Q. After being sworn in as head of the INR in February 2010, you also served for several months as coordinator for the implementation of the United Nations Security Council resolution imposing economic and commercial sanctions on North Korea after their underground nuclear test in 2009. How do you feel now about being behind a desk and not in the field?

A. That’s the thing about the Foreign Service, at least the political officers – you generally spend half your career overseas and half in Washington. Managing a bureau of the State Department as well as an element within the intelligence community now means having lots of different challenges and dealing with important national security issues. You’re where the policy is being made and you’re with the top level policy makers, but it is different than being overseas. Most Foreign Service officers join the Service because we enjoy being overseas.

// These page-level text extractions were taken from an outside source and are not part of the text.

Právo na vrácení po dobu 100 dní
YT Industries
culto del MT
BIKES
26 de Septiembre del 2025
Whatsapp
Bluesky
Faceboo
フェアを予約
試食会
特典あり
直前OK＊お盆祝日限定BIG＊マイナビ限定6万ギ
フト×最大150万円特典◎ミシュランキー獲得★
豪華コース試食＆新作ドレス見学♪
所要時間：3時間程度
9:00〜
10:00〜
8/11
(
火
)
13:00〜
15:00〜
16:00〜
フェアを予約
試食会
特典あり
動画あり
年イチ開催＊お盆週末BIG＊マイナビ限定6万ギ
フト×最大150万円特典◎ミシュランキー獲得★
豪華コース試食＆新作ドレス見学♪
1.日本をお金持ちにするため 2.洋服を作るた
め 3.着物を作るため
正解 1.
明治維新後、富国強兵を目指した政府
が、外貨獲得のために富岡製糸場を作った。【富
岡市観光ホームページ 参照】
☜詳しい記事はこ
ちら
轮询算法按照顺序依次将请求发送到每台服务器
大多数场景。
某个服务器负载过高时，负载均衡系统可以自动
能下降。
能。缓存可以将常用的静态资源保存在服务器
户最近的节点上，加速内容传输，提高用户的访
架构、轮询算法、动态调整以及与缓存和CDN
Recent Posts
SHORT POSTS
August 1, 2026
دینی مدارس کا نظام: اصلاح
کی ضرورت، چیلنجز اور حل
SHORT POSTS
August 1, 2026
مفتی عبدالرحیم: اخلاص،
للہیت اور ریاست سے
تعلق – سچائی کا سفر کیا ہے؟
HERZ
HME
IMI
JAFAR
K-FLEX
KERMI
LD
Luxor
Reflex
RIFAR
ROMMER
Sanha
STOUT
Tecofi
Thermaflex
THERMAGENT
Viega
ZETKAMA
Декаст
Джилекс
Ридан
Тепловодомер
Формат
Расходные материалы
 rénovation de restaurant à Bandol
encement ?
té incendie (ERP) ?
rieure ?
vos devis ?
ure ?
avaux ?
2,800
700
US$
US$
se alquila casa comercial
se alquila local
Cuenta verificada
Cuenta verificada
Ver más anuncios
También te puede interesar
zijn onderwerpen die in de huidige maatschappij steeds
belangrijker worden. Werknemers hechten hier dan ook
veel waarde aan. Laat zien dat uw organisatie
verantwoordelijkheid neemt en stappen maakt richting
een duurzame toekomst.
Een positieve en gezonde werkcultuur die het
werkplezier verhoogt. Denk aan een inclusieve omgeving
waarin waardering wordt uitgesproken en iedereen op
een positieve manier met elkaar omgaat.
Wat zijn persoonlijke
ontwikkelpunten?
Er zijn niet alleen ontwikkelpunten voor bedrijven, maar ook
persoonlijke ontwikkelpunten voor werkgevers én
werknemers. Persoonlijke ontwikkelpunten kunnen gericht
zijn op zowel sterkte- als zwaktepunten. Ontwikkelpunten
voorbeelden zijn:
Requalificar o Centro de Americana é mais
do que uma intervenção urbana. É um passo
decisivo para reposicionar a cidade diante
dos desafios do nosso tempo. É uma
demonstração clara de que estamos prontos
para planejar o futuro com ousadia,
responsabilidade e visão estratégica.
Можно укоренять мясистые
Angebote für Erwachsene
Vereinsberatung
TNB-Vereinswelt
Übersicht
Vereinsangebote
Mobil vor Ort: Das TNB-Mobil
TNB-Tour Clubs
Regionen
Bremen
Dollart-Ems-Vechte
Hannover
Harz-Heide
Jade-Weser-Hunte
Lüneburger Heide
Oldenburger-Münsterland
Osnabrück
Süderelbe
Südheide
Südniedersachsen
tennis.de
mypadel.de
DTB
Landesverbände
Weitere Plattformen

I’ve actually enjoyed everything I’ve done in Washington, from working in the ’90s on Bosnia with Ambassador Holbrooke, then with Deputy Secretary of State Strobe Talbott, to working more recently with Secretary Clinton on imposing sanctions on North Korea and as Assistant Secretary for Intelligence and Research. Working closely with her at the State Department and with officials at the White House and the entire government has been a great honor.